В качестве примера имперского мышления Сангера привел опрос 2014 года, 59% участников которого заявили, что считают имперское прошлое поводом для гордости. Избирательная амнезия подобных респондентов проявляется в том, что они игнорируют преступления и противоречивые проявления имперского режима — например, санкционированные Уинстоном Черчиллем репрессии против африканских народов.
«Для некоторых быть патриотом — значит говорить о Британской империи только хорошее, — рассуждает Сангера. — И наоборот, любое предположение о том, что империю нельзя считать только хорошей, они воспринимают как свидетельство недостатка патриотизма. С подобной позицией нельзя столкнуться, например, в Германии, где люди могут говорить об ужасах холокоста и все равно оставаться патриотами».
Колониальное мышление как мышление жертв колониализма
Имперское и колониальное мышление часто считают разными способами обозначения одного феномена, хотя в специализированном дискурсе значения этих терминов различаются. Если под имперским мышлением понимаются разные формы осмысления реальности со стороны тех, кто осуществляет имперские или колониальные практики, то под колониальным мышлением обычно подразумевают то, как реальность осмысляют представители народов, выступающих объектами этих практик. К последним относятся, например, жители бывших колоний или стран, которые относительно недавно обрели независимость.
Антрополог Гидеон Ласко в качестве примеров колониального мышления и колониальных практик, сохраняющихся в современных Филиппинах, привел салоны по отбеливанию кожи и стандарты красоты, побуждающие людей скрывать пигмент и загар, одеваться так, чтобы больше соответствовать западным эстетическим представлениям.
Филиппинский психолог Э. Дж. Р. Дэвид составил список из пяти признаков, свидетельствующих о склонности его соотечественников к колониальному мышлению:
- чувство неполноценности, связанное с филиппинским происхождением;
- чувство стыда, обиды или ненависти к себе, связанное с филиппинским происхождением;
- принижение присущих филиппинцам физических характеристик, представление о людях с белым цветом кожи как о более привлекательных и желанных по сравнению со стереотипными смуглыми филиппинцами;
- дискриминация менее вестернизированных филиппинцев (например, представление о жителях провинций или о коренных народах как об отсталых);
- представление о подавлении Филиппин в прошлом или в современности как о допустимой или желательной мере, которая способствовала приобщению к «цивилизации».

ЗАДАНИЯ
1 - Перепечатайте часть отрывка об имперском и колониальном мышлении: начните со слов «Колониальное мышление как» и закончите словами «недавно обрели независимость.».
2 - Допишите отрывок об имперском и колониальном мышлении, начав сразу после его последнего предложения.
Данные ниже здесь ни при чём.

ПОКАЗАННЫЕ ДАННЫЕ
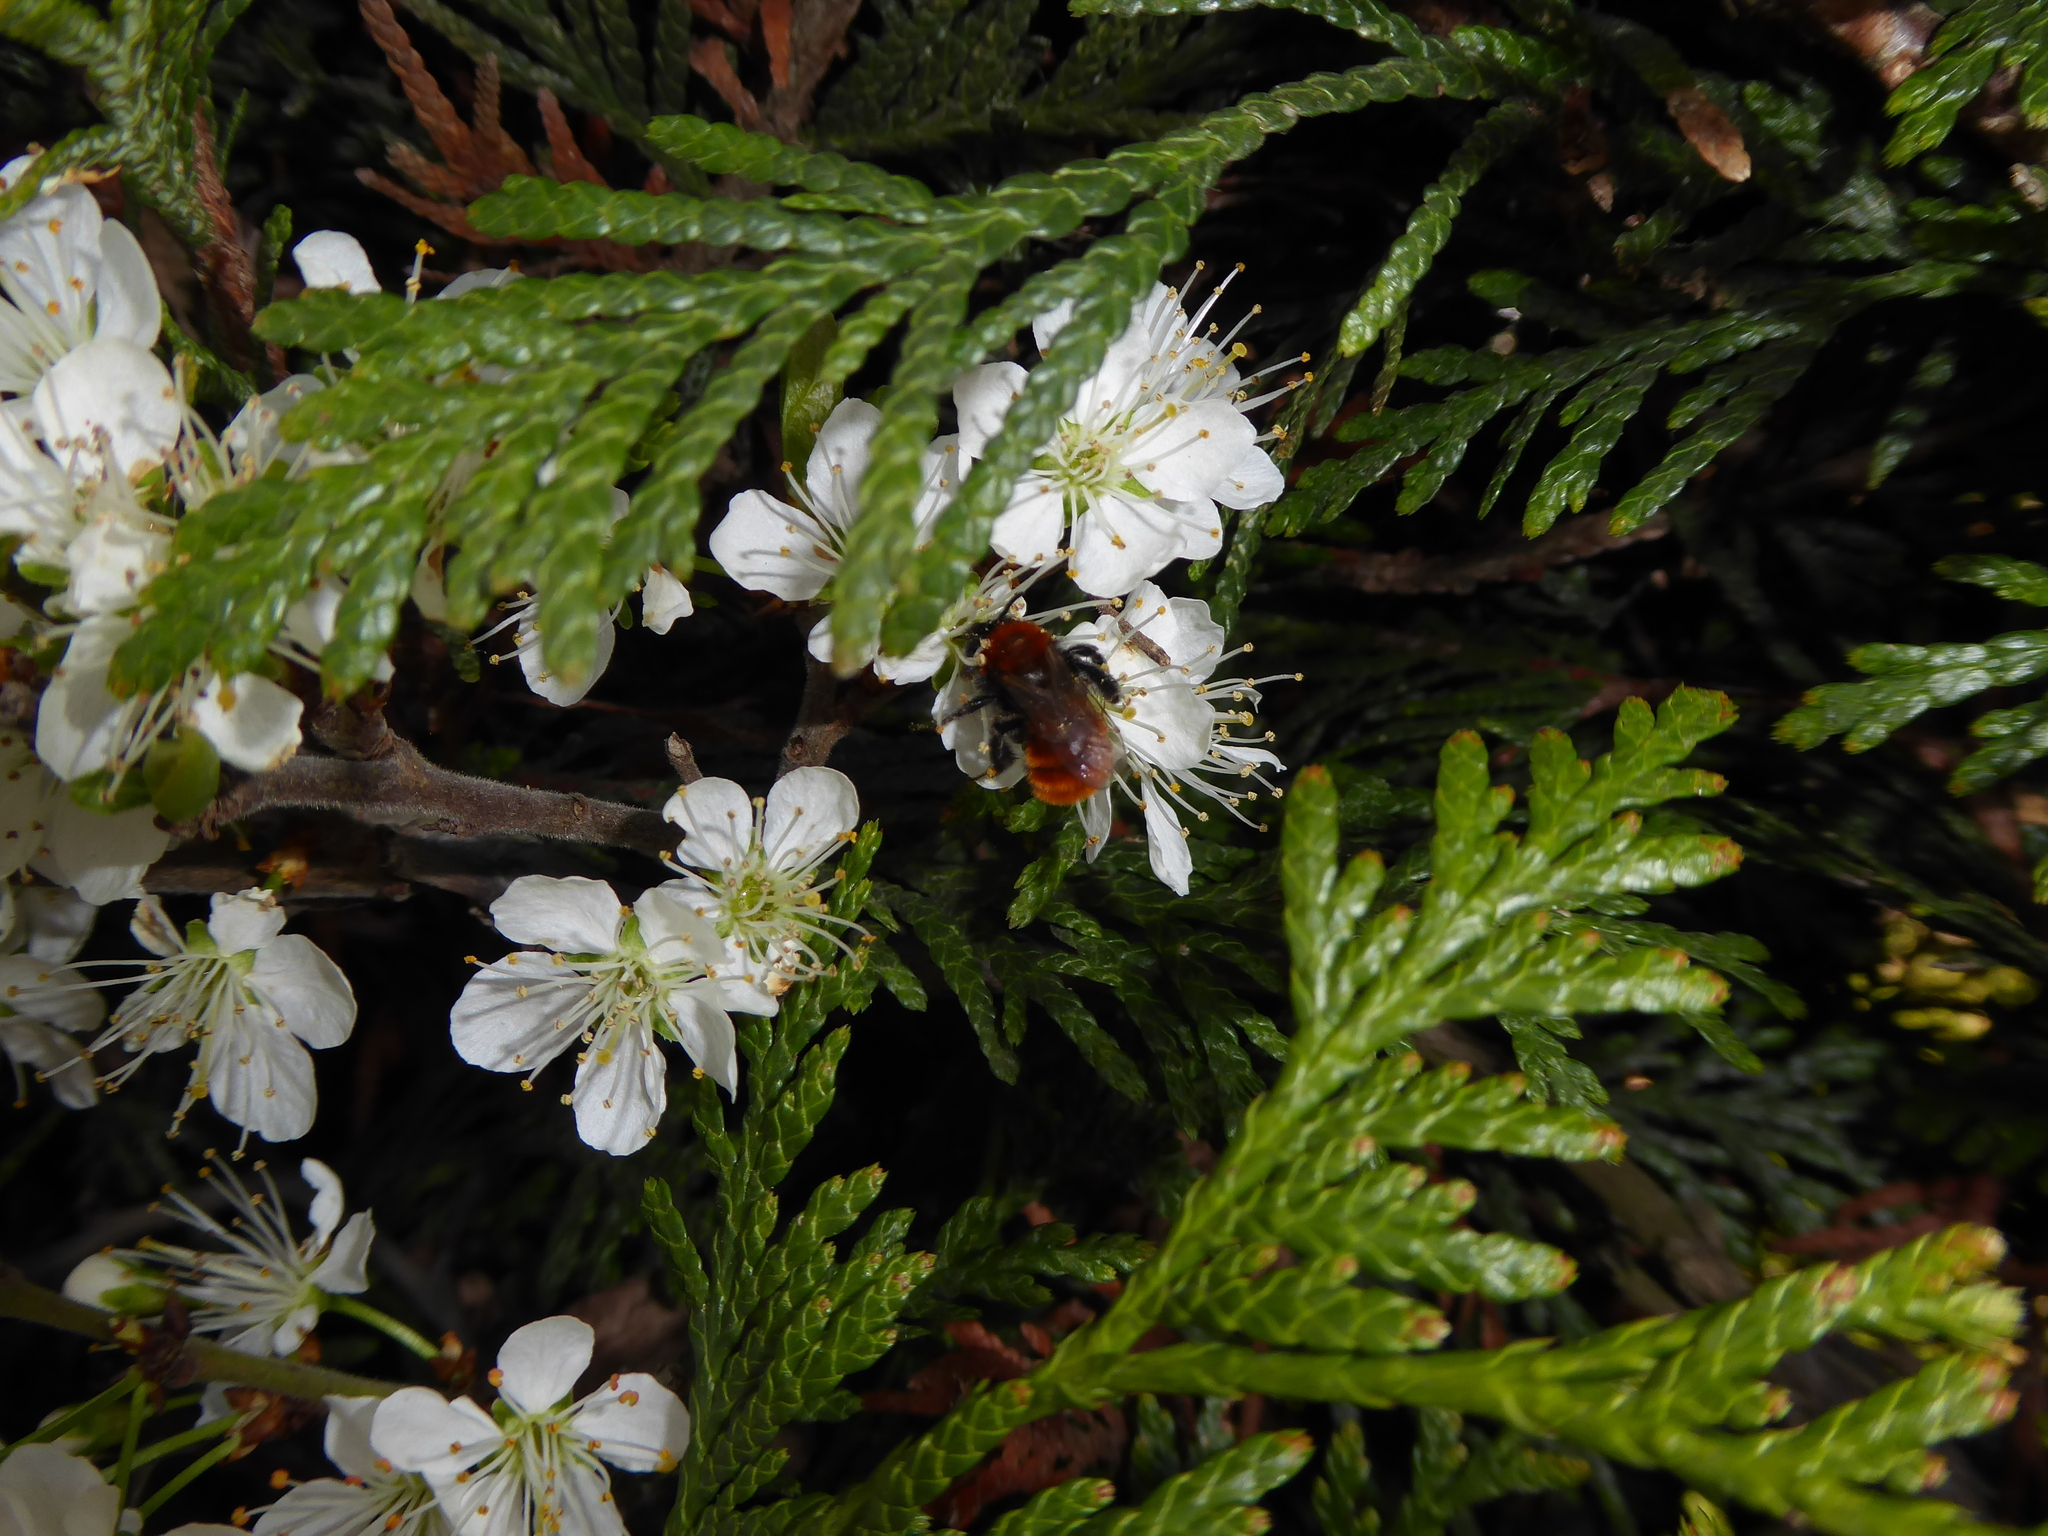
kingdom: Animalia
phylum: Arthropoda
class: Insecta
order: Hymenoptera
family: Andrenidae
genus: Andrena
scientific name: Andrena fulva
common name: Tawny mining bee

ОТВЕТЫ
1 -
Колониальное мышление как мышление жертв колониализма
Имперское и колониальное мышление часто считают разными способами обозначения одного феномена, хотя в специализированном дискурсе значения этих терминов различаются. Если под имперским мышлением понимаются разные формы осмысления реальности со стороны тех, кто осуществляет имперские или колониальные практики, то под колониальным мышлением обычно подразумевают то, как реальность осмысляют представители народов, выступающих объектами этих практик. К последним относятся, например, жители бывших колоний или стран, которые относительно недавно обрели независимость.

2 -
Если носители имперского мышления нормализуют и оправдывают отношение к другим народам как к неполноценным, нуждающимся в покровительстве и защите, то носители колониального мышления разделяют идею превосходства чужой культуры и чужих ценностных установок над своими собственными. Последние могут критически оценивать свою внешность, потому что она не соответствует принятым у других народов стандартам, или пренебрежительно относиться к родному языку и культуре.
«Исследования показывают, что более 96% филиппинских иммигрантов в Соединенных Штатах подвергались принижениям еще до переезда в другую страну, — рассказывает психолог Э. Дж. Р. Дэвид. — 85% сталкивались с проявлениями колониального мышления со стороны родственников, 88% — со стороны друзей и 90% — со стороны сообщества в целом. Согласно проведенному в 2004 году опросу, как минимум 50% филиппинцев пользуются продуктами для осветления кожи. Более недавние исследования свидетельствуют о том, что изменить внешность особенно стремятся необразованные филиппинцы из низших слоев».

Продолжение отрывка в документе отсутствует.